Study Design and Patients
In this case-control study, patients diagnosed with acute ON were evaluated for findings consistent with demyelination disorders at the Feiz Hospital, a referral ophthalmology center affiliated with Isfahan University of Medical Sciences, Isfahan, Iran. The study group was divided into two subgroups after systemic and neurological evaluation: idiopathic ON and demyelinating ON; the latter including Multiple sclerosis (MS-ON), Neuromyelitis Optica (NMO-ON), and clinically isolated syndrome (CIS). The healthy control group was equivalent to the patient group regarding age and gender, and it was selected from healthy subjects as candidates for refractive surgery.
The ethics committee of the Isfahan University of Medical Sciences approved the study protocol (Registration number: IR.MUI.MED.REC.1399.1120). This study abides by the guidelines of the Helsinki Declaration, and subjects were provided with written informed consent to participate in the study.
Patients aged between 18-50 years, regardless of gender, diagnosed with acute ON of one eye in the setting of clinical examinations and MRI; in the absence of a known diagnosis of demyelination disorder were recruited.
The excluding criteria were defined as 1) any progressive known neurological disorder, medical condition, or limiting psychiatric disease that may impair the subject's capacity to participate and adhere to study; 2) other causes of optic neuropathy (e.g., intrinsic or extrinsic compression anywhere along the optic nerve, infections, ischemia, toxic and nutritional neuropathies); 3) medical comorbidities that may alter serum ACE level (e.g., hypertension, diabetes mellitus, renal parenchymal diseases, sarcoidosis, chronic liver diseases, moderate or severe cardiopulmonary disorders, and taking any medicines that may affect the RAS function); 4) inability to acquire magnetic resonance imaging (MRI) from the subject; 5) contraindications to MRI such as glomerular filtration rates less than 30 mL/min/1.73m2, cardiac pacemaker, metal implants, and claustrophobia. This clinical report follows Strengthening the reporting of observational studies in epidemiology (STROBE) checklist for case-control studies.
Ocular examination
The diagnosis of ON was clinically determined for each eligible patient by a detailed history of periorbital pain with eye movement, subacute monocular vision loss developed over several days and confirmed by dyschromatopsia and relative afferent pupillary defect (RAPD) findings upon examination; accompanied by any pattern of visual field loss with or without disc oedema.
All patients had a thorough ophthalmological examination, including assessment of the best-corrected visual acuity (BCVA), pupillary response to light stimuli, Ishihara color blindness test, extraocular muscle function testing, ocular tonometry to define intraocular pressure (IOP), and dilated-pupil fundus examination using 78D lens and binocular slit-lamp examination of anterior segments. BCVA was converted to a logarithm of the minimum angle of resolution (logMAR) for statistical analysis.
Neurological examination
All the subjects underwent brain and orbital MRI, and a lumbar puncture was performed on any suspected individual. Cerebrospinal fluid (CSF) samples were collected to assess for MS or NMOSD. AQP4-IgG was measured by a live cell-based assay method. MS diagnosis was established according to the 2017 Mcdonald’s criteria (26).
Sample Storage and Biomarker Assessment
Venous blood samples of all participants were obtained from the cubital vein to measure the serum ACE level.
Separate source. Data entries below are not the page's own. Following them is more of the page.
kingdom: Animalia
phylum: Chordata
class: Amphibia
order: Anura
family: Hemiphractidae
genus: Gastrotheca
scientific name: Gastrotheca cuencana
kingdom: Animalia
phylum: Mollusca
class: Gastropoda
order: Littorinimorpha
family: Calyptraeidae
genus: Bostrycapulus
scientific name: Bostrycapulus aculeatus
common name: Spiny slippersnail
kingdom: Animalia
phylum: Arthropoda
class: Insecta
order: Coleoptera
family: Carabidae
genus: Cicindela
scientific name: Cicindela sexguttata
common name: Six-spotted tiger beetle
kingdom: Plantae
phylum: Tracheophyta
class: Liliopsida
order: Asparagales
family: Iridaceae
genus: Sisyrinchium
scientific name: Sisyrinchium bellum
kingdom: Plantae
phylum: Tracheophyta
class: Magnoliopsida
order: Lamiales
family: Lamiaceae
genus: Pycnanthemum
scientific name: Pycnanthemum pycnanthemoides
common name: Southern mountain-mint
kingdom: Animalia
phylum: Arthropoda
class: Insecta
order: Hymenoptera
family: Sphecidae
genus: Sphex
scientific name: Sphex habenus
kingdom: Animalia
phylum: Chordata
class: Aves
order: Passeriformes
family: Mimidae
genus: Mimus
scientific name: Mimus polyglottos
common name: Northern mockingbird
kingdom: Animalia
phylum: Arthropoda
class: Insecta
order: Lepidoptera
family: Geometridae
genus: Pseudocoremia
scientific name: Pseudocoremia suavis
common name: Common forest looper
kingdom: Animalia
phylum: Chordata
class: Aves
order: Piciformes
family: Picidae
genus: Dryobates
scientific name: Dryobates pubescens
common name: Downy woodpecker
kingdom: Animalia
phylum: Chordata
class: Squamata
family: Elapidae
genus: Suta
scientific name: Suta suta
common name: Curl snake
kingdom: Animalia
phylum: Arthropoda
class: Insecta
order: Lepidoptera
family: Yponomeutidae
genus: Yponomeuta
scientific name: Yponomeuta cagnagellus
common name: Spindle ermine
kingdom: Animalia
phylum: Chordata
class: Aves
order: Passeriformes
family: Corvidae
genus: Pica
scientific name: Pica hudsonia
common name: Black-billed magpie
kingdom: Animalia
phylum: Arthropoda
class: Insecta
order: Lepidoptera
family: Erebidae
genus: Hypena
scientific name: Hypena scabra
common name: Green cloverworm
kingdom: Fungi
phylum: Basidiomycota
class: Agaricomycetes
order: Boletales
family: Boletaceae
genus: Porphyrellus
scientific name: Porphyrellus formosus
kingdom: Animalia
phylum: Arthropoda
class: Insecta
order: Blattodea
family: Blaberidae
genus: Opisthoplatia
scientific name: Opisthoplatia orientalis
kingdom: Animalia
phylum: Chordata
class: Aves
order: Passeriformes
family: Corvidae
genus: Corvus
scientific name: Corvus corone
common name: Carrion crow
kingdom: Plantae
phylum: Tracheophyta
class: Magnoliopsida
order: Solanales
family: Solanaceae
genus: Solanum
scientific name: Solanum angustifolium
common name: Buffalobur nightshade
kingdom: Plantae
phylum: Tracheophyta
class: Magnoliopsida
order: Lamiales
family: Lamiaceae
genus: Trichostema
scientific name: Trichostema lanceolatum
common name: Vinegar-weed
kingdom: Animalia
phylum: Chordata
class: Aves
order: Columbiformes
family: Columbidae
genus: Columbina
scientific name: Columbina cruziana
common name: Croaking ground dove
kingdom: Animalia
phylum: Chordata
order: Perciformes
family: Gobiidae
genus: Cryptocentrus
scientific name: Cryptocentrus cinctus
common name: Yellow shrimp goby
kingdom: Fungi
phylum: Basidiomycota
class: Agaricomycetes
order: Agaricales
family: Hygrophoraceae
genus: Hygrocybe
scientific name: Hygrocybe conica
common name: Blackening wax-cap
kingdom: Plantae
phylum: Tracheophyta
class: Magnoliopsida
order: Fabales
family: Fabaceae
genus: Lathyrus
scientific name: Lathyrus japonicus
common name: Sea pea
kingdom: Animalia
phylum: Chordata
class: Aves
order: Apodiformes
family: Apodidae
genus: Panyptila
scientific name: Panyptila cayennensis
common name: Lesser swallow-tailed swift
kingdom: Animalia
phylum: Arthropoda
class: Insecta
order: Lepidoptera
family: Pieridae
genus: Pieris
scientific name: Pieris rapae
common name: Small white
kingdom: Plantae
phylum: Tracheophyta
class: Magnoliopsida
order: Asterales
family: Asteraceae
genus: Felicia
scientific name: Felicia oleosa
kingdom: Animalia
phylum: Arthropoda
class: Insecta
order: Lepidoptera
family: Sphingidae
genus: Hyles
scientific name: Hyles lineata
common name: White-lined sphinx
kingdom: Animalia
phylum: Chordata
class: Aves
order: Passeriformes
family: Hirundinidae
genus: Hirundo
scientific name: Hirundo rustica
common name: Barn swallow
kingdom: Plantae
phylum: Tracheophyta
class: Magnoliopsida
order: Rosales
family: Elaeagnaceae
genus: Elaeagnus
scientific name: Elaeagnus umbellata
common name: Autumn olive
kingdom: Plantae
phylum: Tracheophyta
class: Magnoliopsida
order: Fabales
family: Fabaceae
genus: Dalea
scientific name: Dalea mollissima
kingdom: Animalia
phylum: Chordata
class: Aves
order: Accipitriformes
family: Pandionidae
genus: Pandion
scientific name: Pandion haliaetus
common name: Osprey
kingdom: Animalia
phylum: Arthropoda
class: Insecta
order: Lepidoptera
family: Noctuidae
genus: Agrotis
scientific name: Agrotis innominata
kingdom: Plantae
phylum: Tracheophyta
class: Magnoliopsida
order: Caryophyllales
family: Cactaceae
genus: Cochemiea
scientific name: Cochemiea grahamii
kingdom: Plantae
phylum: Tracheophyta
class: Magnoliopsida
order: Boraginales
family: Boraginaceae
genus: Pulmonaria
Coagulated samples were centrifuged, and the sera were then frozen at -20°C. A standardized enzyme-linked immunosorbent assay (ELISA) method for ACE was used to quantify ACE concentration in the blood (R&D Systems, Minneapolis, Minnesota, USA). Healthy controls had their serum ACE levels measured using the same method as the ON subjects. The normal ACE reference range was considered 8–65 units.
Statistical Analysis
The Statistical Package for Social Sciences (version 26 SPSS, USA) was used to analyze the data. Means, standard deviations, medians, interquartile ranges, and box plots were utilized to explain and illustrate the numerical variables. Qualitative characteristics were quantified using numbers and percentages. Where appropriate, the Shapiro-Wilk test was performed to determine the normality of the distribution of numerical variables. Due to non-normal distribution of variables, comparisons between groups were conducted using the Mann-Whitney U and Kruskal-Wallis tests. Pairwise post-hoc testing with Bonferroni correction was used to make comparisons. The adjusted associations were assessed using a multinominal logistic regression model and reported as adjusted odds ratios. P-values less than 0.05 were considered significant.